Noch schnell Wasser lassen, Kaffee trinken, die Kleidungsfrage aufwerfen oder gepflegt zu spät kommen: Sehenswert ist der Hamburg-Marathon schon bevor auf dem Kiez der Startschuss fällt.

Nicht nur der Wettbewerb ist spannend: Auch die letzten Minuten vor dem Start beim Hamburg Marathon 2011 haben es in sich. Bild: dpa

HAMBURG taz | Um kurz vor sieben ist alles noch ziemlich gelassen. Bei denen, die laufen, und bei denen, die nicht laufen, und bei denen, bei denen noch was geht.

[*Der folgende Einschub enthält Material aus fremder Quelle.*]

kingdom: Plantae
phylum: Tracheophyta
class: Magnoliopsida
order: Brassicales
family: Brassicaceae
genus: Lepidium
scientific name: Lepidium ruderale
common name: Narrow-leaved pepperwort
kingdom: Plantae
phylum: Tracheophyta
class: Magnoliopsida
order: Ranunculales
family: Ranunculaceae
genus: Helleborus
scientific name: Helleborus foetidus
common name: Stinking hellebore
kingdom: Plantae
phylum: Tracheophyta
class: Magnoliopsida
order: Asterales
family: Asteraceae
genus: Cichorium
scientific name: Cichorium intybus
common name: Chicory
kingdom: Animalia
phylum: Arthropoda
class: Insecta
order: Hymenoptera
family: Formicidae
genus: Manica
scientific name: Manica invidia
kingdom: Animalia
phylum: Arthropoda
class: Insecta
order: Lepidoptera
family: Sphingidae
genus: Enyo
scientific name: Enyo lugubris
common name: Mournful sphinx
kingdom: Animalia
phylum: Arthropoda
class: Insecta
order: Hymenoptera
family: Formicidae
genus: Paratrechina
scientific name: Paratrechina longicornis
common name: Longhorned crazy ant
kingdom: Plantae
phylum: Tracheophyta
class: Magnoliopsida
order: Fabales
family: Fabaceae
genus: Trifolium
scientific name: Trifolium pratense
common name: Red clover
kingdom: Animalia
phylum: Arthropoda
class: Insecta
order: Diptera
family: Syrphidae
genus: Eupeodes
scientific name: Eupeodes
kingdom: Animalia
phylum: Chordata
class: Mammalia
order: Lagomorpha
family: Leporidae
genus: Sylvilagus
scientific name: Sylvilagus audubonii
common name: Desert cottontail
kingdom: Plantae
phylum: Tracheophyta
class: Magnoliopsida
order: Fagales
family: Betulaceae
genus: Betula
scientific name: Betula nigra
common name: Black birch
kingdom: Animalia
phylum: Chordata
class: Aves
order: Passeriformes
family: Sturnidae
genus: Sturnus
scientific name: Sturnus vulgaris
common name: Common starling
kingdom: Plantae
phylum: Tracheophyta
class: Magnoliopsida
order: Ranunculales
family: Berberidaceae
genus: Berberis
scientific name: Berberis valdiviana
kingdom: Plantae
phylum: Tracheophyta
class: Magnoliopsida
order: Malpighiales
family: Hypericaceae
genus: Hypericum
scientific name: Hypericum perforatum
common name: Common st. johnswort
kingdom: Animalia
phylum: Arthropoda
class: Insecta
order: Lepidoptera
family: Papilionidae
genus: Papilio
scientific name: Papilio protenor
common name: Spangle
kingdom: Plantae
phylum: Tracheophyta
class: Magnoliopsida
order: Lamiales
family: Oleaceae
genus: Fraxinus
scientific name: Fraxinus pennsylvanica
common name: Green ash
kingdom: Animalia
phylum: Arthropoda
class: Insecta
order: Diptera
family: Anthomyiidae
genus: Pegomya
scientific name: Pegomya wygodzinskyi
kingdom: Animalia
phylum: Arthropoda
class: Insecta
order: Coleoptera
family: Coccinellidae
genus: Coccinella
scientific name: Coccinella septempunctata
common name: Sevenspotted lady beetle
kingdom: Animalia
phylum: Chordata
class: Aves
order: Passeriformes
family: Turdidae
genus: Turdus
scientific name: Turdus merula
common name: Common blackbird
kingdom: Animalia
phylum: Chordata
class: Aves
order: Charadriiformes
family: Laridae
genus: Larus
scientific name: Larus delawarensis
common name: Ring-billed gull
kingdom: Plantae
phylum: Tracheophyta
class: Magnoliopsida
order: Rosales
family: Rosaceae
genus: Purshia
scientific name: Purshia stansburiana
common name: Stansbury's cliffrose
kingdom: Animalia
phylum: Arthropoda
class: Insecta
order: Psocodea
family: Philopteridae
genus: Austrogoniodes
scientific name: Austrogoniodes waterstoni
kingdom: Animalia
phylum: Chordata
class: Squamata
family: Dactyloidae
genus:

Um kurz vor sieben am Sonntagmorgen treffen am Kiez in Hamburg die hageren Blondinen, die mit den Kompressionsstrümpfen, den Stirnbändern, die kleinen Dänengruppen, die mit den 96er-Trikots, den dezenten Werder-Schweißbändern am Handgelenk, den Rautentrikots, den braunen, hautengen Einteilern mit Totenkopf, auf die müden Mädels mit den krummen, hohen Absätzen und die Aufgepeppten in den weißen Shirts, für die der Samstag noch nicht aufgehört hat, weil sie von dort, wo sie waren, nicht wieder runterkommen.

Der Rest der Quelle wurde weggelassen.